T-Mobile US (TMUS) is an American wireless network operator. It provides mobile communication services, reaching customers through the namesake brand as well as through its Metro by T-Mobile subsidiary. (See Insiders’ Hot Stocks on TipRanks)
With this in mind, we used TipRanks to take a look at the newly added risk factor for T-Mobile.
Q3 Financial Results
T-Mobile reported revenue of $19.6 billion for Q3 2021, against $19.3 billion in the same quarter last year but fell short of the consensus estimate of $20.14 billion. It posted EPS of $0.55, compared to $1.00 in the same quarter last year but beating the consensus estimate of $0.52.
T-Mobile gained 1.3 million subscribers in Q3, bringing its total customer count to 106.9 million. It expects to add as many 5.3 million customers in 2021. (See T-Mobile stock charts on TipRanks)
T-Mobile carries 32 risk factors, according to the new TipRanks Risk Factors tool. The company recently updated its risk profile with one new risk factor.

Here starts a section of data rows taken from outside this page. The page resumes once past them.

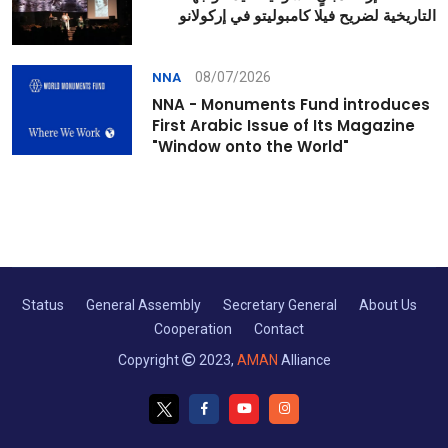
التاريخية لضريح فيلا كامبوليتو في إركولانو
08/07/2026
NNA
NNA - Monuments Fund introduces
First Arabic Issue of Its Magazine
"Window onto the World"
Status
General Assembly
Secretary General
About Us
Cooperation
Contact
Copyright
2023,
AMAN
Alliance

In the new risk factor, which is in the category of Finance and Corporate, T-Mobile tells investors that it has designated a specific court in Delaware as the specific forum for settling certain disputes against the company or its executives and directors. It says that the choice of a preferred court for resolving disputes may discourage lawsuits against the company. But T-Mobile goes on to caution that if it were forced to settle disputes outside its preferred court, its costs of litigation could increase and adversely affect its business and financial position.
Most of T-Mobile’ risk factors fall under the Finance and Corporate category, with 47% of the total risks. That matches the sector average. T-Mobile’s stock has declined about 10% since the beginning of 2021.

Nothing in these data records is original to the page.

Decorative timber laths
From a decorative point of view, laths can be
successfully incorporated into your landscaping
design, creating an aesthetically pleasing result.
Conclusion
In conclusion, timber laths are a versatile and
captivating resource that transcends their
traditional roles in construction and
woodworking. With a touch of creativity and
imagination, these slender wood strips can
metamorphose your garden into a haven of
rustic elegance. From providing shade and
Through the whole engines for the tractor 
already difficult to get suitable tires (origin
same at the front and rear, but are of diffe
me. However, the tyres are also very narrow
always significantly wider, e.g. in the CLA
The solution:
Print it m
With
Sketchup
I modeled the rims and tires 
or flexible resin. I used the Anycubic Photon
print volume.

Following T-Mobile’s Q3 earnings report, Raymond James analyst Ric Prentiss reiterated a Buy rating on T-Mobile stock and raised the price target to $158 from $151. Prentiss’ raised price target suggests 29.57% upside potential.

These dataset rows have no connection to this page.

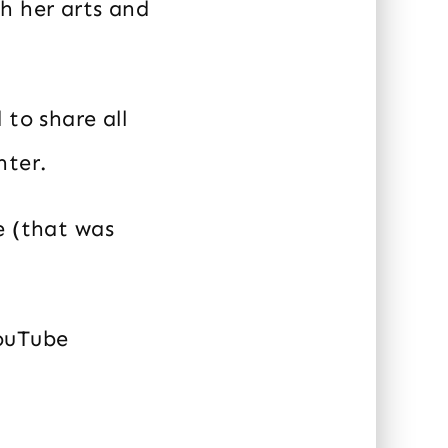
h her arts and
 to share all
hter.
e (that was
YouTube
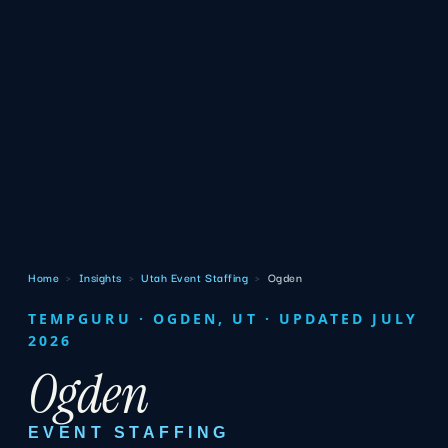
Home
›
Insights
›
Utah Event Staffing
›
Ogden
TEMPGURU · OGDEN, UT · UPDATED JULY
2026
Ogden
EVENT STAFFING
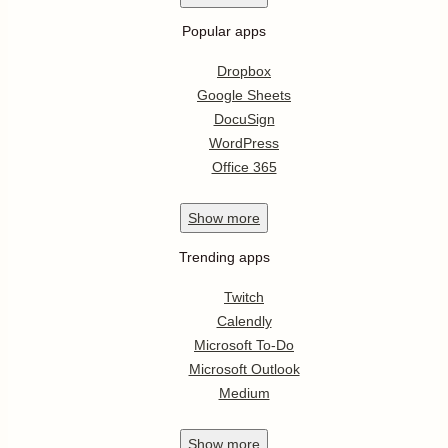
Popular apps
Dropbox
Google Sheets
DocuSign
WordPress
Office 365
Show
more
Trending apps
Twitch
Calendly
Microsoft To-Do
Microsoft Outlook
Medium
Show
more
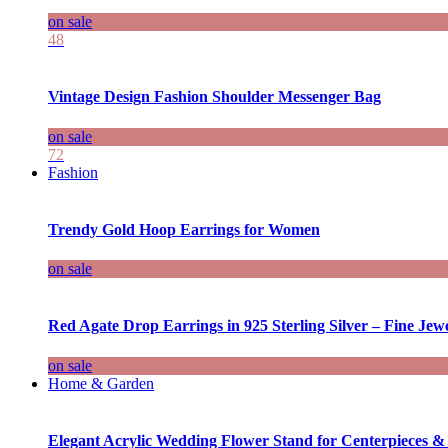
on sale
48
Vintage Design Fashion Shoulder Messenger Bag
on sale
72
Fashion
Trendy Gold Hoop Earrings for Women
on sale
Red Agate Drop Earrings in 925 Sterling Silver – Fine Jewe
on sale
Home & Garden
Elegant Acrylic Wedding Flower Stand for Centerpieces &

The analyst believes that T-Mobile has a head start in 5G, and that will fuel customer and revenue growth despite the challenges of migrating Sprint subscribers to its network. Furthermore, the analyst noted that when the Sprint subscriber migration is complete, there will be synergies to boost margins, free cash flow, and shareholder returns. For the shareholder returns, Prentiss highlighted T-Mobile’s $60 billion share repurchase plan from 2023 – 2025.
Overall, consensus among analysts is a Strong Buy based on 13 Buys, 2 Holds, and 1 Sell. The average T-Mobile price target of $164.67 implies 35.04% upside potential to current levels.